A l'intérieur de la tente, le chef d'expédition découvre, outre la lettre que lui a écrite Amundsen ainsi qu'un pli adressée au roi de Norvège, quelques vêtements de rechange et un sextant. Deux jours plus tard, ce sont cinq hommes dépités qui entament le voyage de retour. Plus de 1500 kilomètres d'inhumaines souffrances avec en tête l'insoutenable pensée que l'échec sera - quel que soit l'accueil reçu en Angleterre - à tout jamais plus fort que la victoire. Une autre course contre la montre s'engage. Le cauchemar commence; il s'agira d'une lente agonie...

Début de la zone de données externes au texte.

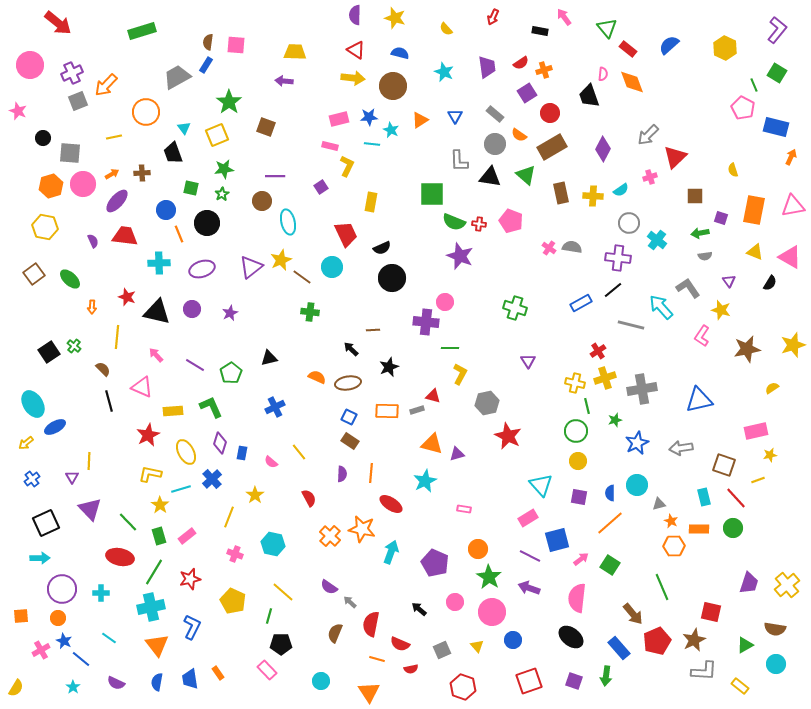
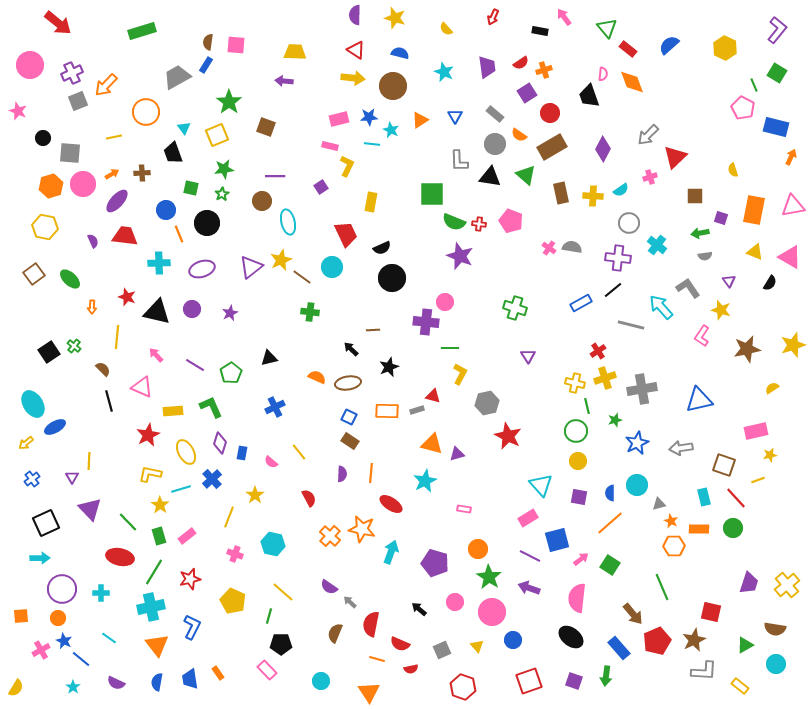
cyan cross at (657, 240): moved 5 px down
purple triangle at (528, 361): moved 5 px up
purple pentagon at (435, 563): rotated 8 degrees counterclockwise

C'est d'abord Edgard Evans qui est victime du scorbut et souffre d'engelures. Lorsqu'ils atteignent le premier dépôt, c'est au tour de Titus Oates de voir ses pieds noircis par la gangrène. Le 17 février, Evans meurt dans son sommeil ; un mois plus tard, Oates sort de la tente comme un zombie : malgré le blizzard qui souffle, il dit à ses camarades qu'il s'en va faire un petit tour dehors. Ils ne le reverront jamais plus. Le 17 mars, Scott et les deux autres rescapés approchent du dernier dépôt de vivres ; plus qu'une petite vingtaine de kilomètres à parcourir. Mais une tempête se lève qui les empêche d'avancer ; une nouvelle fois, les hommes sont bloqués. Le lendemain, ils sont à court de combustible. Ils n'ont pratiquement plus de vivres non plus ; le trio se prépare à l'inévitable.
Peut-être ont-ils en tête, qu'au-delà de l'exploit, qu'au-delà de l'échec, il est préférable de terminer sa vie par un acte héroïque dont pourront être fières les générations futures. Scott, Wilson et Bowers dressent une dernière fois la tente qui sera leur linceul ; ils savent pourtant qu'ils ne sont plus qu'à 180 kilomètres du cap Evans !
Huit mois plus tard, un détachement partis des quartiers d'hiver à la recherche des disparus permettra de reconstituer les derniers moments vécus par ces hommes ; comme Wilson et Bowers reposent tranquillement dans leurs sacs et que le chef est étendu sur le sien, l'histoire en a déduit que Scott est mort en dernier et, qu'avant de s'en aller à son tour, il a eu le temps et la délicatesse de s'occuper de ses camarades sans avoir la force de réintégrer ce qui aurait pu le protéger du froid quelques instants encore.